Follow the Checks-Effects-Interactions pattern (possibly with a combination of reentrancy guards) to avoid reentrancies. Treat all asset transfers as “interactions”.

4. Test Checklist

Testing is crucial for developing high-quality projects and reducing bugs. Both happy path and edge cases should be tested to ensure the code can handle different scenarios. While high coverage does not guarantee quality, low coverage suggests low quality. We suggest aiming for at least 80% coverage, with good quality projects aiming for 90+% branch coverage. Prioritizing testing and quality practices can improve code reliability and quality, save time and costs during audits, and allow auditors to focus on complex issues. It's recommended to prioritize testing to ensure the project's success and a successful audit.
Ensure that the code comes with an extensive test suite. Tests help to express your intent and to assure code quality.
Provide step-by-step instructions for running the test suite. Include any necessary information related to the setup and environment.
Have tests for all "happy path" user stories. All tests should be passing.
Test access controls and paths for all the roles, such as owners and non-owners.
Write negative tests. E.g., if users should NOT be able to withdraw within 100 blocks of depositing, then write a test where a user tries to withdraw early and make sure the user's attempt fails.
Measure test coverage (e.g., with solidity-coverage for Solidity). A good rule of thumb is to ensure at least 80% coverage in each category (statements, functions, branches). Note, however, that optimizing for 100% coverage does not automatically imply a high quality test suite.
If you rely on external protocols, implement tests with a mainnet fork so that the integration points are tested.

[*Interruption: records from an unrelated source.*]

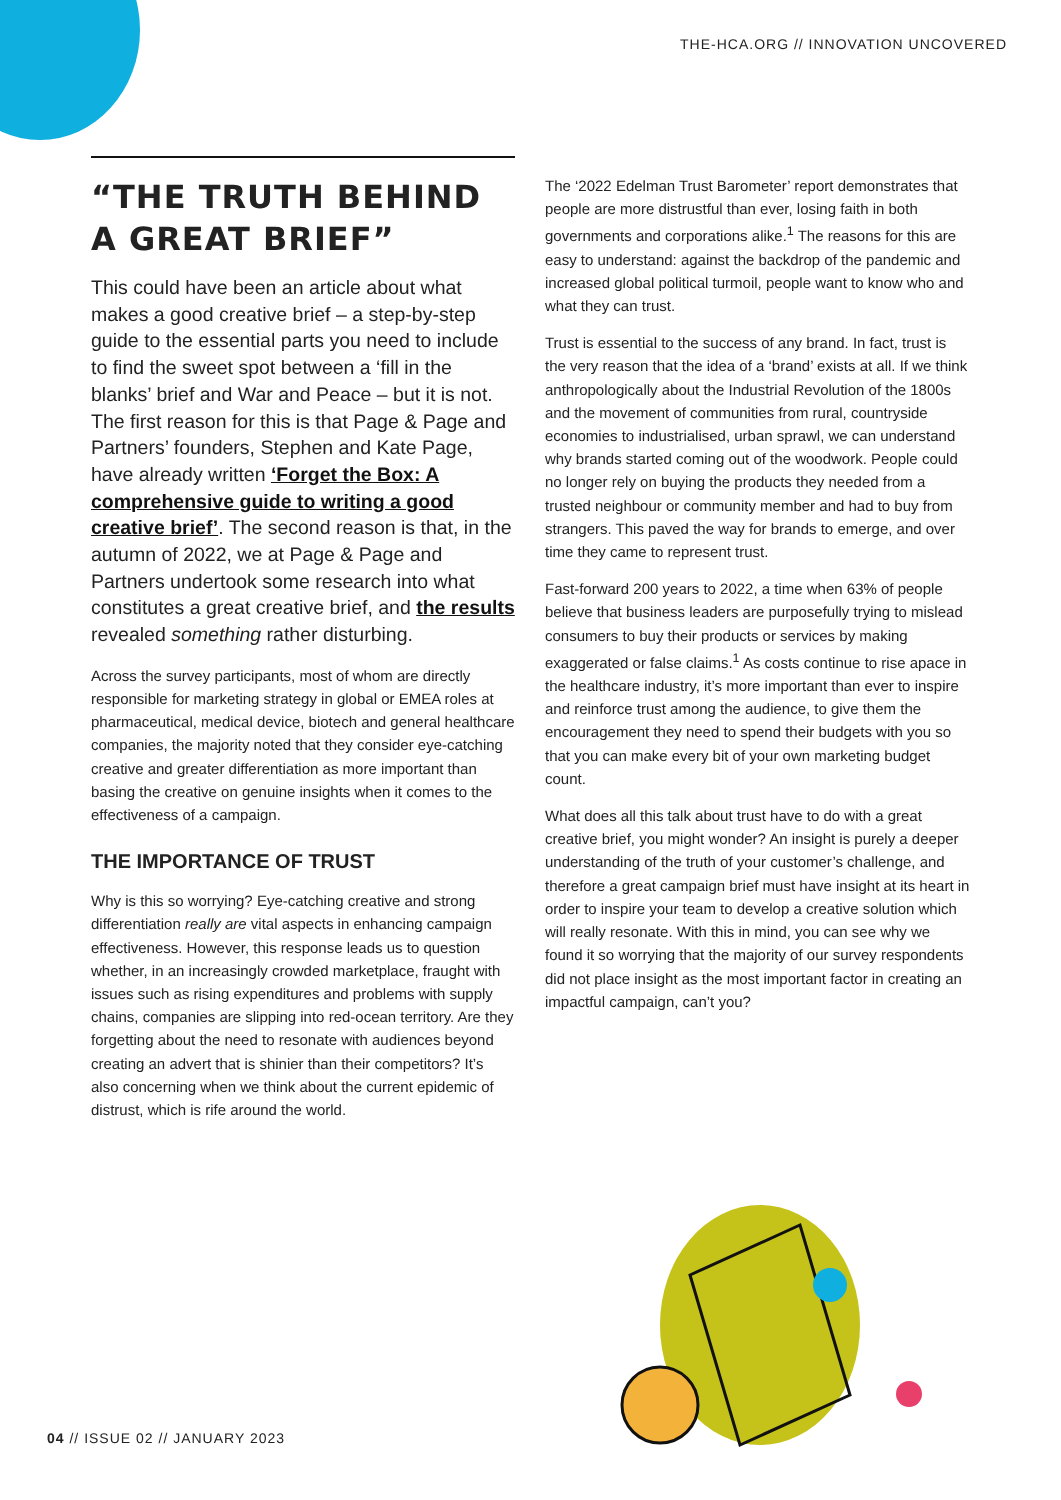THE-HCA.ORG // INNOVATION UNCOVERED
“THE TRUTH BEHIND
A GREAT BRIEF”
This could have been an article about what makes a good creative brief – a step-by-step guide to the essential parts you need to include to find the sweet spot between a ‘fill in the blanks’ brief and War and Peace – but it is not. The first reason for this is that Page & Page and Partners’ founders, Stephen and Kate Page, have already written ‘Forget the Box: A comprehensive guide to writing a good creative brief’. The second reason is that, in the autumn of 2022, we at Page & Page and Partners undertook some research into what constitutes a great creative brief, and the results revealed something rather disturbing.
Across the survey participants, most of whom are directly responsible for marketing strategy in global or EMEA roles at pharmaceutical, medical device, biotech and general healthcare companies, the majority noted that they consider eye-catching creative and greater differentiation as more important than basing the creative on genuine insights when it comes to the effectiveness of a campaign.
THE IMPORTANCE OF TRUST
Why is this so worrying? Eye-catching creative and strong differentiation really are vital aspects in enhancing campaign effectiveness. However, this response leads us to question whether, in an increasingly crowded marketplace, fraught with issues such as rising expenditures and problems with supply chains, companies are slipping into red-ocean territory. Are they forgetting about the need to resonate with audiences beyond creating an advert that is shinier than their competitors? It’s also concerning when we think about the current epidemic of distrust, which is rife around the world.
The ‘2022 Edelman Trust Barometer’ report demonstrates that people are more distrustful than ever, losing faith in both governments and corporations alike.<sup>1</sup> The reasons for this are easy to understand: against the backdrop of the pandemic and increased global political turmoil, people want to know who and what they can trust.
Trust is essential to the success of any brand. In fact, trust is the very reason that the idea of a ‘brand’ exists at all. If we think anthropologically about the Industrial Revolution of the 1800s and the movement of communities from rural, countryside economies to industrialised, urban sprawl, we can understand why brands started coming out of the woodwork. People could no longer rely on buying the products they needed from a trusted neighbour or community member and had to buy from strangers. This paved the way for brands to emerge, and over time they came to represent trust.
Fast-forward 200 years to 2022, a time when 63% of people believe that business leaders are purposefully trying to mislead consumers to buy their products or services by making exaggerated or false claims.<sup>1</sup> As costs continue to rise apace in the healthcare industry, it’s more important than ever to inspire and reinforce trust among the audience, to give them the encouragement they need to spend their budgets with you so that you can make every bit of your own marketing budget count.
What does all this talk about trust have to do with a great creative brief, you might wonder? An insight is purely a deeper understanding of the truth of your customer’s challenge, and therefore a great campaign brief must have insight at its heart in order to inspire your team to develop a creative solution which will really resonate. With this in mind, you can see why we found it so worrying that the majority of our survey respondents did not place insight as the most important factor in creating an impactful campaign, can’t you?
04 // ISSUE 02 // JANUARY 2023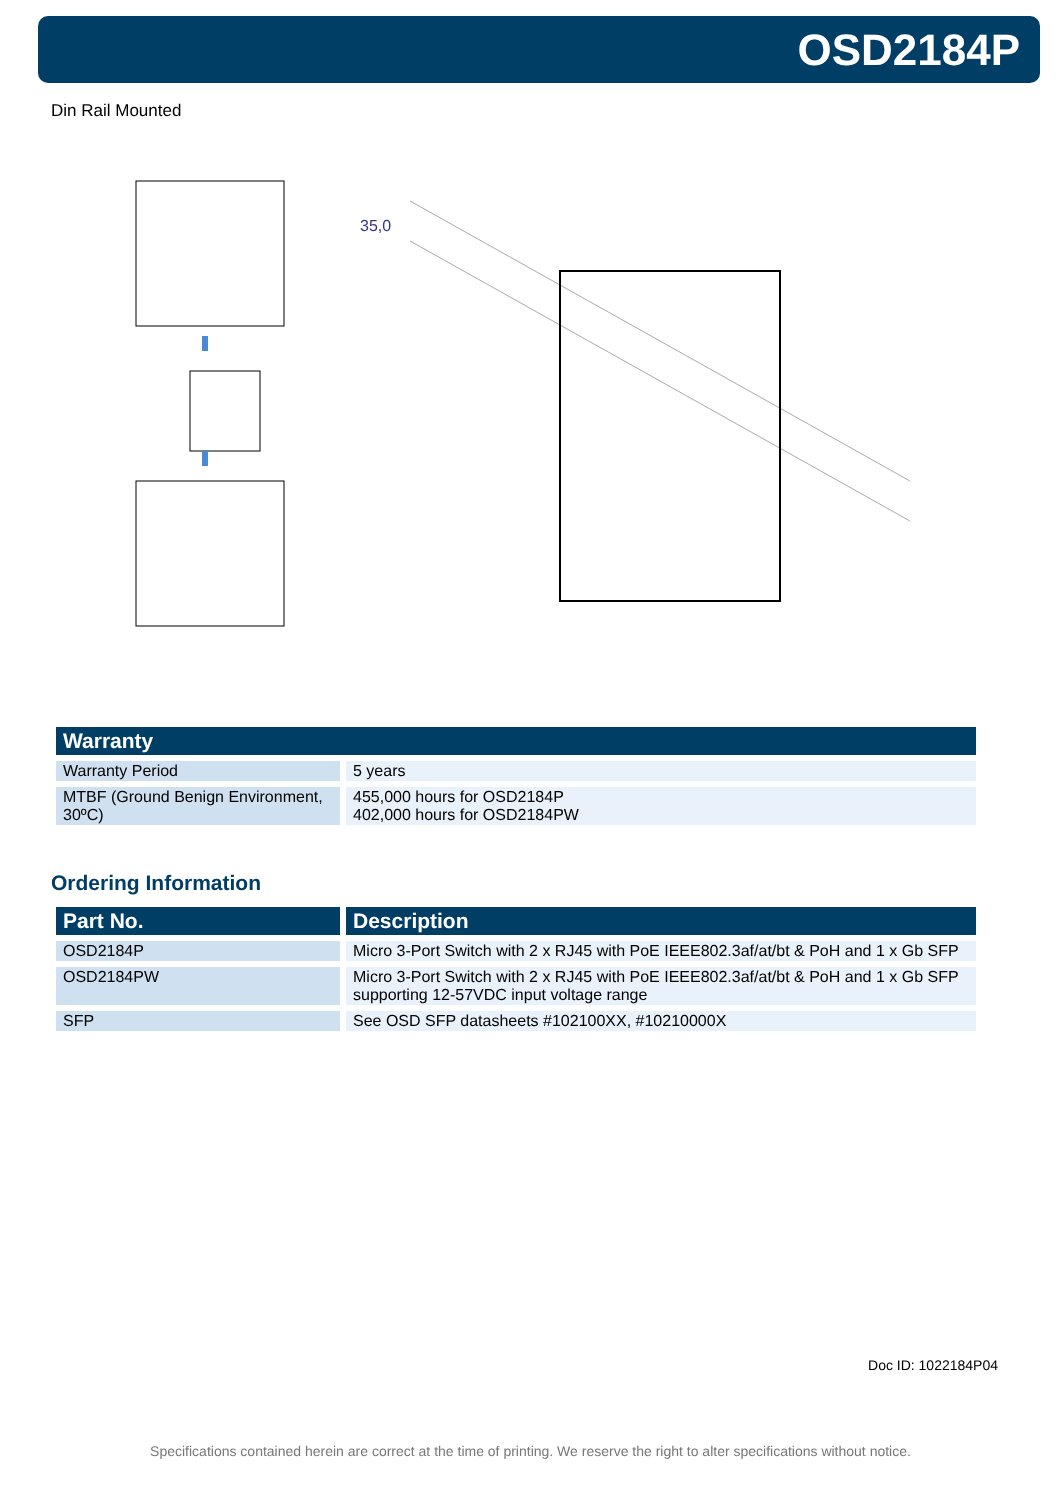OSD2184P
Din Rail Mounted
35,0
| Warranty | |
| --- | --- |
| Warranty Period | 5 years |
| MTBF (Ground Benign Environment, 30ºC) | 455,000 hours for OSD2184P 402,000 hours for OSD2184PW |
Ordering Information
| Part No. | Description |
| --- | --- |
| OSD2184P | Micro 3-Port Switch with 2 x RJ45 with PoE IEEE802.3af/at/bt & PoH and 1 x Gb SFP |
| OSD2184PW | Micro 3-Port Switch with 2 x RJ45 with PoE IEEE802.3af/at/bt & PoH and 1 x Gb SFP supporting 12-57VDC input voltage range |
| SFP | See OSD SFP datasheets #102100XX, #10210000X |
Doc ID: 1022184P04
Specifications contained herein are correct at the time of printing. We reserve the right to alter specifications without notice.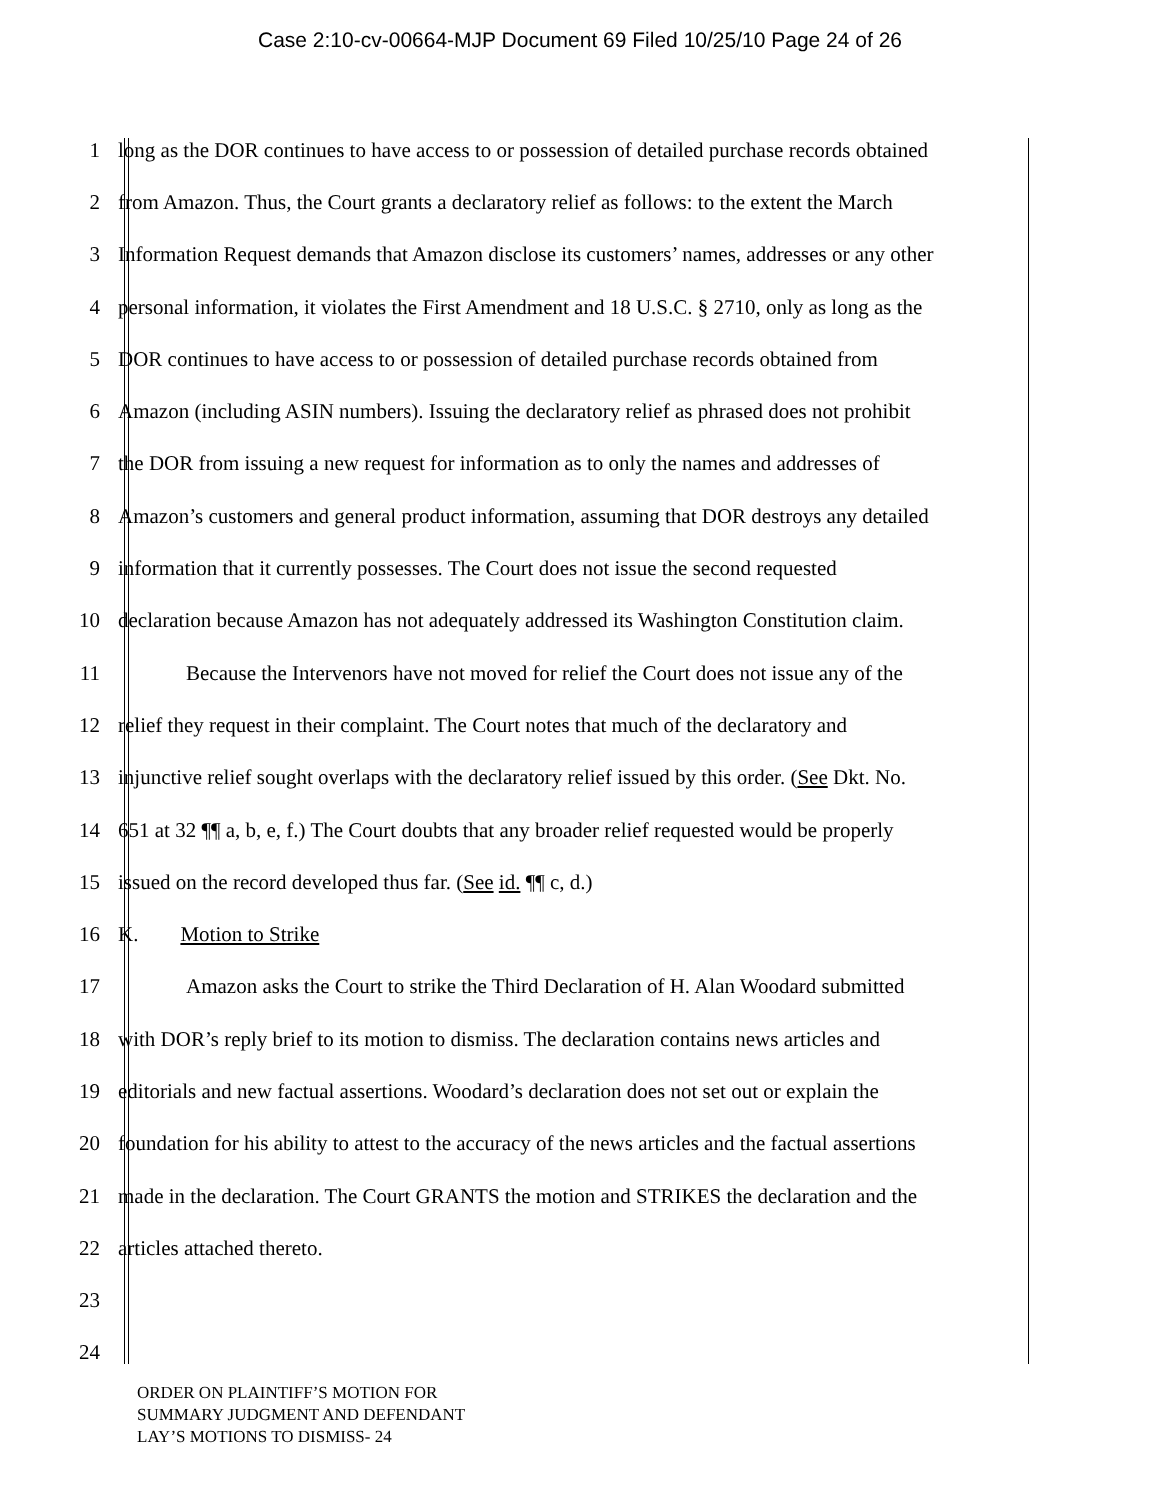Case 2:10-cv-00664-MJP Document 69 Filed 10/25/10 Page 24 of 26
1 long as the DOR continues to have access to or possession of detailed purchase records obtained
2 from Amazon. Thus, the Court grants a declaratory relief as follows: to the extent the March
3 Information Request demands that Amazon disclose its customers’ names, addresses or any other
4 personal information, it violates the First Amendment and 18 U.S.C. § 2710, only as long as the
5 DOR continues to have access to or possession of detailed purchase records obtained from
6 Amazon (including ASIN numbers). Issuing the declaratory relief as phrased does not prohibit
7 the DOR from issuing a new request for information as to only the names and addresses of
8 Amazon’s customers and general product information, assuming that DOR destroys any detailed
9 information that it currently possesses. The Court does not issue the second requested
10 declaration because Amazon has not adequately addressed its Washington Constitution claim.
11 Because the Intervenors have not moved for relief the Court does not issue any of the
12 relief they request in their complaint. The Court notes that much of the declaratory and
13 injunctive relief sought overlaps with the declaratory relief issued by this order. (See Dkt. No.
14 651 at 32 ¶¶ a, b, e, f.) The Court doubts that any broader relief requested would be properly
15 issued on the record developed thus far. (See id. ¶¶ c, d.)
16 K. Motion to Strike
17 Amazon asks the Court to strike the Third Declaration of H. Alan Woodard submitted
18 with DOR’s reply brief to its motion to dismiss. The declaration contains news articles and
19 editorials and new factual assertions. Woodard’s declaration does not set out or explain the
20 foundation for his ability to attest to the accuracy of the news articles and the factual assertions
21 made in the declaration. The Court GRANTS the motion and STRIKES the declaration and the
22 articles attached thereto.
23
24
ORDER ON PLAINTIFF’S MOTION FOR
SUMMARY JUDGMENT AND DEFENDANT
LAY’S MOTIONS TO DISMISS- 24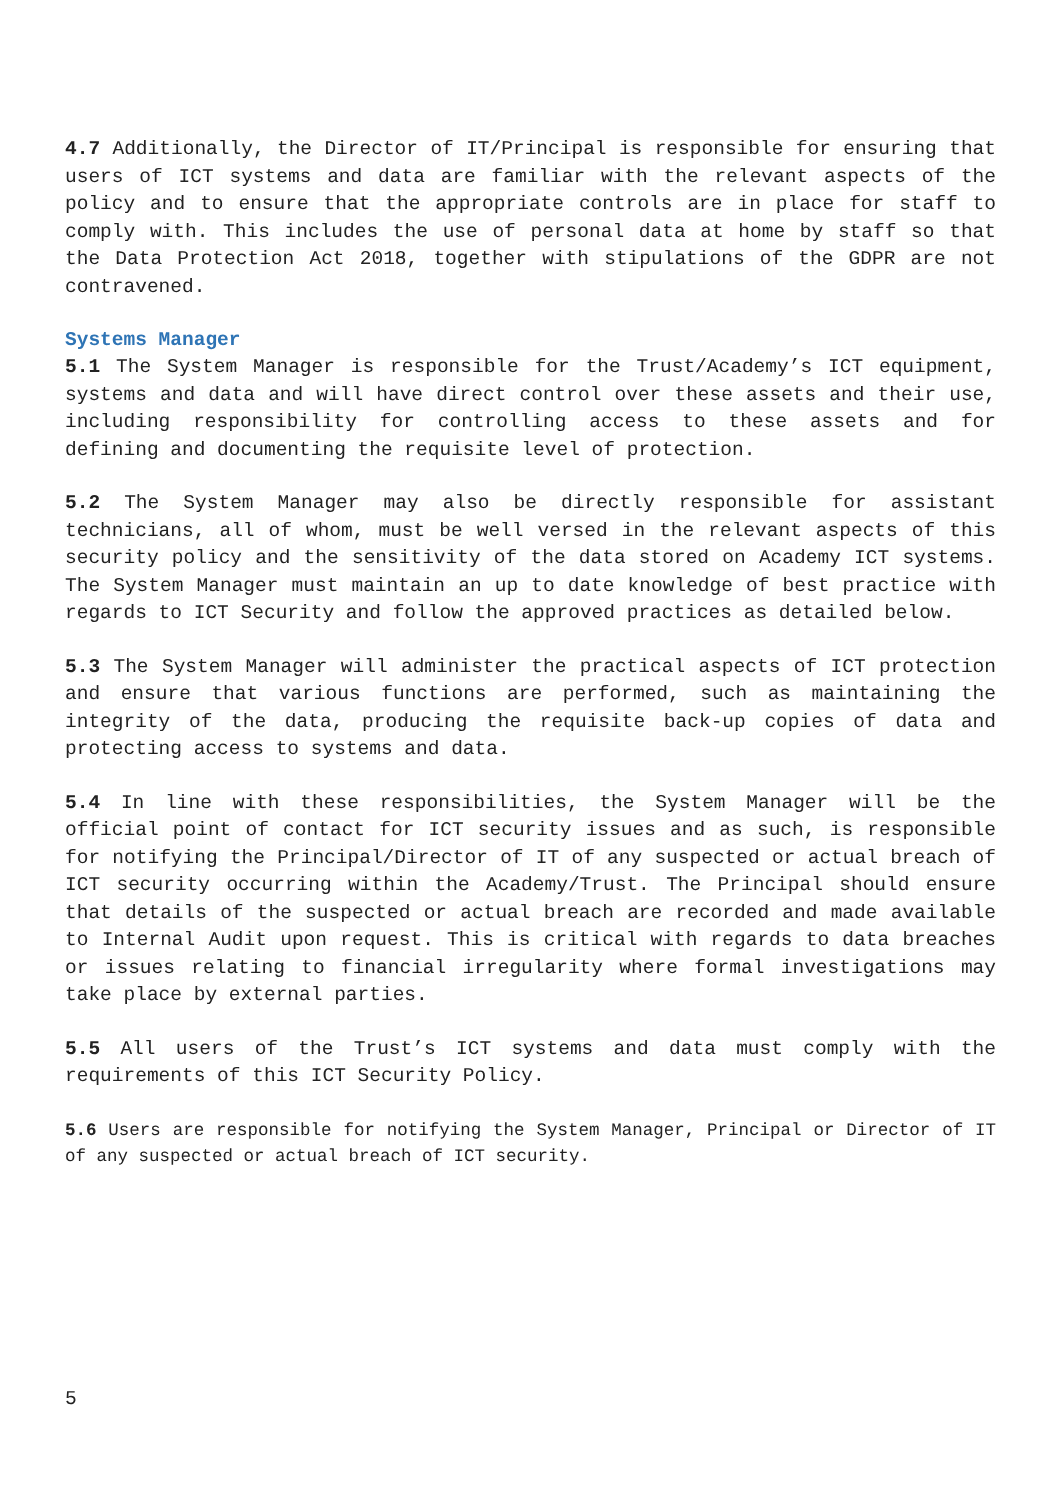4.7 Additionally, the Director of IT/Principal is responsible for ensuring that users of ICT systems and data are familiar with the relevant aspects of the policy and to ensure that the appropriate controls are in place for staff to comply with. This includes the use of personal data at home by staff so that the Data Protection Act 2018, together with stipulations of the GDPR are not contravened.
Systems Manager
5.1 The System Manager is responsible for the Trust/Academy’s ICT equipment, systems and data and will have direct control over these assets and their use, including responsibility for controlling access to these assets and for defining and documenting the requisite level of protection.
5.2 The System Manager may also be directly responsible for assistant technicians, all of whom, must be well versed in the relevant aspects of this security policy and the sensitivity of the data stored on Academy ICT systems. The System Manager must maintain an up to date knowledge of best practice with regards to ICT Security and follow the approved practices as detailed below.
5.3 The System Manager will administer the practical aspects of ICT protection and ensure that various functions are performed, such as maintaining the integrity of the data, producing the requisite back-up copies of data and protecting access to systems and data.
5.4 In line with these responsibilities, the System Manager will be the official point of contact for ICT security issues and as such, is responsible for notifying the Principal/Director of IT of any suspected or actual breach of ICT security occurring within the Academy/Trust. The Principal should ensure that details of the suspected or actual breach are recorded and made available to Internal Audit upon request. This is critical with regards to data breaches or issues relating to financial irregularity where formal investigations may take place by external parties.
5.5 All users of the Trust’s ICT systems and data must comply with the requirements of this ICT Security Policy.
5.6 Users are responsible for notifying the System Manager, Principal or Director of IT of any suspected or actual breach of ICT security.
5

5. Audit Scoping Checklist

Identify the target date of audit completion and any reasons for such timing (e.g., commitment to investors).
Provide the location of your source code (e.g., GitHub) with the commit hash to be audited and make sure they are accessible to the auditors.
Please be sure to specify files or folders to be audited if it is not the entire repository.
Indicate if the code is currently deemed production-ready by the company. Have all previous reviews been considered and fixes implemented?
Indicate if you need the finalized audit report to be released under your company name, subject to confidentiality terms, or any other special requirements.